I have basic TV service for 6 years from UPC and a UPC phoneline for 1 year.  There has been no loss of service in that time, so no complaints there. There are a lot of repeats on channels but they are on SKY too.  My parents like their SKY service.


----------



## Leo (14 Nov 2012)

CMK said:


> I refuse to pay this when its not our problem.


 
I'm afraid it is your problem, or at least the problem is with your equipment (assuming you're outside any contract period). How old is the dish? Is it in an exposed area? In good condition?

What are the signal strength and quality levels as reported by the Sky box? The solution is likely to be one of:

Reallignment of the dish
Replacement of the LNB
Replacement of LNB & dish
All of those are easily within the capabilities of most competent DIYers. Alternatively, play hard ball with Sky and they're likely to do it for a reduced fee or free if you sign-up to a new contract period.
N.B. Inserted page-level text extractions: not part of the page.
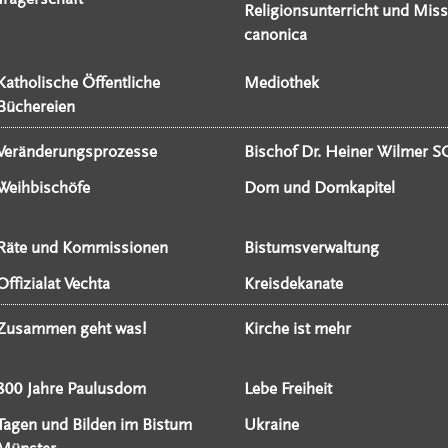
Religionsunterricht und Miss
canonica
Katholische Öffentliche
Mediothek
Büchereien
Veränderungsprozesse
Bischof Dr. Heiner Wilmer S
Weihbischöfe
Dom und Domkapitel
Räte und Kommissionen
Bistumsverwaltung
Offizialat Vechta
Kreisdekanate
Zusammen geht was!
Kirche ist mehr
800 Jahre Paulusdom
Lebe Freiheit
Tagen und Bilden im Bistum
Ukraine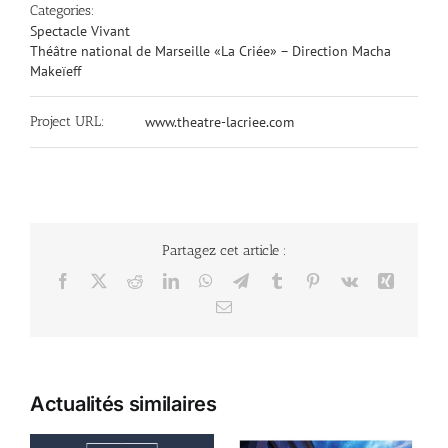
Categories:
Spectacle Vivant
Théâtre national de Marseille «La Criée» – Direction Macha
Makeïeff
Project URL:
www.theatre-lacriee.com
Partagez cet article :
Facebook
X
Reddit
LinkedIn
WhatsApp
Telegram
Tumblr
Pinterest
Vk
Xing
Email
Actualités similaires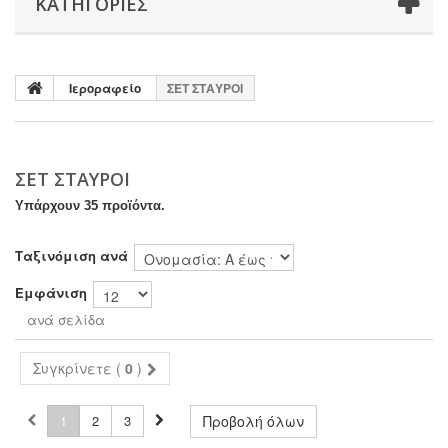
ΚΑΤΗΓΟΡΊΕΣ
Ιεροραφείο
ΣΕΤ ΣΤΑΥΡΟΙ
ΣΕΤ ΣΤΑΥΡΟΙ
Υπάρχουν 35 προϊόντα.
Ταξινόμιση ανά
Εμφάνιση
ανά σελίδα
Συγκρίνετε (
0
)
1
2
3
Προβολή όλων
There are lots of threads here with others complaining about poor service from UPC, so take a read of those before you move and regret it.
Leo


----------



## runner (14 Nov 2012)

Switched from Sky to UPC all in bundle over a yr ago and the reception and service is top notch in Sth Dublin. I still have Sky sports as an addon. Just one caveat, do check if ure area has been recabled by UPC  for digital services in recent times, as this may have a bearing as well.


----------



## NOAH (14 Nov 2012)

tell sky you want to cancel, and they will fix it for free,  nb it takes 31 days for cancellation to go through so play hard ball. after a few days sky will ring you back and if you really lay it on you should get a discount as well.


----------



## MattM (17 Nov 2012)

I am having the same problem at the moment and have lost all the sports channels I am paying extra for. I rang them up and got the same story as the op so I threatened to leave. I was put through to cancellations where I had to explain the story again and instead of terminating my account they offered a HD ready box and installation all free for us to stay. My only problem now is the delay in getting it fixed which you will see I started a thread on.


----------



## Nutso (17 Nov 2012)

I was with UPC in Dublin 3 for 3 years and rarely had a problem.  Customer service is not the best with them but I could put up with it as I didn't have to ring them too often...


----------